This solution deploys an Amazon Elastic Compute Cloud (Amazon EC2) instance running in an Amazon Virtual Private Cloud (Amazon VPC) that ingests tweets from Twitter. An Amazon Kinesis Data Firehose delivery stream loads the streaming tweets into the raw prefix in the solution’s Amazon Simple Storage Service (Amazon S3) bucket. Amazon S3 invokes an AWS Lambda function to analyze the raw tweets using Amazon Translate to translate non-English tweets into English, and Amazon Comprehend to use natural-language-processing (NLP) to perform entity extraction and sentiment analysis.

A second Kinesis Data Firehose delivery stream loads the translated tweets and sentiment values into the sentiment prefix in the Amazon S3 bucket. A third delivery stream loads entities in the entities prefix using in the Amazon S3 bucket.

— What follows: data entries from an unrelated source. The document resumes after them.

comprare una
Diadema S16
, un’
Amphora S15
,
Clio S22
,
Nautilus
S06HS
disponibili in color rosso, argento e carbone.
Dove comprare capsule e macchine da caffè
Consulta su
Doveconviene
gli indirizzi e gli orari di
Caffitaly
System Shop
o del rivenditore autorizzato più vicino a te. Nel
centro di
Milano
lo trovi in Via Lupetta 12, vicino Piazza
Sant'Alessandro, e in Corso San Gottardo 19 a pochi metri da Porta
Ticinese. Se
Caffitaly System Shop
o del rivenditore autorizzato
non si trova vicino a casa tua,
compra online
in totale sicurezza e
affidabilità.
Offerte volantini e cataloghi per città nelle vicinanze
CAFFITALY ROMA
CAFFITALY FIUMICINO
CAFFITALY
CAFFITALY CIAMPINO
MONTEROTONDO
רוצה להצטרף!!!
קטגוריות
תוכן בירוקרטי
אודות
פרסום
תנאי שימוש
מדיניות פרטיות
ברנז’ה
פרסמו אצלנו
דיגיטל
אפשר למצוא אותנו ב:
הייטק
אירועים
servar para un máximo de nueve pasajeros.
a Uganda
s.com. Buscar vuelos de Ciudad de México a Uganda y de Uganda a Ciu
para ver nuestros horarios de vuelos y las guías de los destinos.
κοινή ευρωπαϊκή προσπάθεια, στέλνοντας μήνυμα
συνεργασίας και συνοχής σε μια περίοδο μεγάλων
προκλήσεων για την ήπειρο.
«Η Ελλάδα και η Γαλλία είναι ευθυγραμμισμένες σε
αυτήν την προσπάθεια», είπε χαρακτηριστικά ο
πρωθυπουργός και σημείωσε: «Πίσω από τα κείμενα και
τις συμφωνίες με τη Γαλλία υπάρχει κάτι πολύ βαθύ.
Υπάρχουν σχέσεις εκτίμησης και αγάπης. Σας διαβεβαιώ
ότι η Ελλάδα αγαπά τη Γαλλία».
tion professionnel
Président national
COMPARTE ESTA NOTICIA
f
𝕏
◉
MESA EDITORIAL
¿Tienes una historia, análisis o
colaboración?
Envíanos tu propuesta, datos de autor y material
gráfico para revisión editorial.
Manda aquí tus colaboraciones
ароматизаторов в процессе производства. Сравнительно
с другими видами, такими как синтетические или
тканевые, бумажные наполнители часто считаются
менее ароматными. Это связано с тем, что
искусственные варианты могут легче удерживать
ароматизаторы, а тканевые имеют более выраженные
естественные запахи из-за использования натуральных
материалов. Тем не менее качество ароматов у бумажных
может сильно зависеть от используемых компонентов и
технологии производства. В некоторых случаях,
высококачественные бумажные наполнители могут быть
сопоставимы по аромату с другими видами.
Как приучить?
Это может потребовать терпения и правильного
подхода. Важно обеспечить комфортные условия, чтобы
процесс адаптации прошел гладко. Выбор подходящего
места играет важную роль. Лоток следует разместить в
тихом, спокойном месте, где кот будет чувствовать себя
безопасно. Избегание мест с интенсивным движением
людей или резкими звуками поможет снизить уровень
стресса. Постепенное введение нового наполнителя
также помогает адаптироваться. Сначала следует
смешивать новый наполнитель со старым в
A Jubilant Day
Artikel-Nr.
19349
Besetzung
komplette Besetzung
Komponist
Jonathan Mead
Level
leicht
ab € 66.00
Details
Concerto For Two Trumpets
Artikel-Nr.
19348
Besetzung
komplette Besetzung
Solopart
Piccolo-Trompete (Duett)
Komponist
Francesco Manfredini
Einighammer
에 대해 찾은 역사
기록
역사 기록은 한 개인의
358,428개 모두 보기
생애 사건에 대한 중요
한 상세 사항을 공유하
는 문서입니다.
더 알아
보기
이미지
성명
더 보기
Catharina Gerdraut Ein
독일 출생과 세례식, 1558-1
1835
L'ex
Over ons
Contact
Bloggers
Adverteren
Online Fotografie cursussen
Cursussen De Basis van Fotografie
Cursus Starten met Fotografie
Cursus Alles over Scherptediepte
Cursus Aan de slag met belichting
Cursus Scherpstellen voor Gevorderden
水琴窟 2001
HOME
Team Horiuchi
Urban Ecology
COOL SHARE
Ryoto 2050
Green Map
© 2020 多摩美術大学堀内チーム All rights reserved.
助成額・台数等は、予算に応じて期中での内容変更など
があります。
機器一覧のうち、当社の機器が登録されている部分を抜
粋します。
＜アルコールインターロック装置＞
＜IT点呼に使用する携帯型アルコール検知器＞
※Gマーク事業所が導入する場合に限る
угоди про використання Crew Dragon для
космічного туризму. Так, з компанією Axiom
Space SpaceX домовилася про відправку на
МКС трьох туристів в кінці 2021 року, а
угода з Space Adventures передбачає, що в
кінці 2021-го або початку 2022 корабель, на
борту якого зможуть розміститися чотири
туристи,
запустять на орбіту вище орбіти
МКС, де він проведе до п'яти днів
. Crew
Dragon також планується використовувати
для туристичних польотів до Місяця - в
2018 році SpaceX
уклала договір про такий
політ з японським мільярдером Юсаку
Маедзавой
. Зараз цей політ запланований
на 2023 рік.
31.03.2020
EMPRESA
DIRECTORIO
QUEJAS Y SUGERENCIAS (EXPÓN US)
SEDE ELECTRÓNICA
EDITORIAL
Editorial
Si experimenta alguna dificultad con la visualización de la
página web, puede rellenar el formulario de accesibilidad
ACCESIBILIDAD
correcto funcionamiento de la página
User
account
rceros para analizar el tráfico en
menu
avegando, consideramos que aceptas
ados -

The solution also deploys a data lake that includes AWS Glue for data transformation, Amazon Athena for data analysis, and Amazon QuickSight for data visualization. AWS Glue Data Catalog contains a logical database which is used to organize the tables for the data on Amazon S3. Athena uses these table definitions to query the data stored on Amazon S3 and return the information to an Amazon QuickSight dashboard.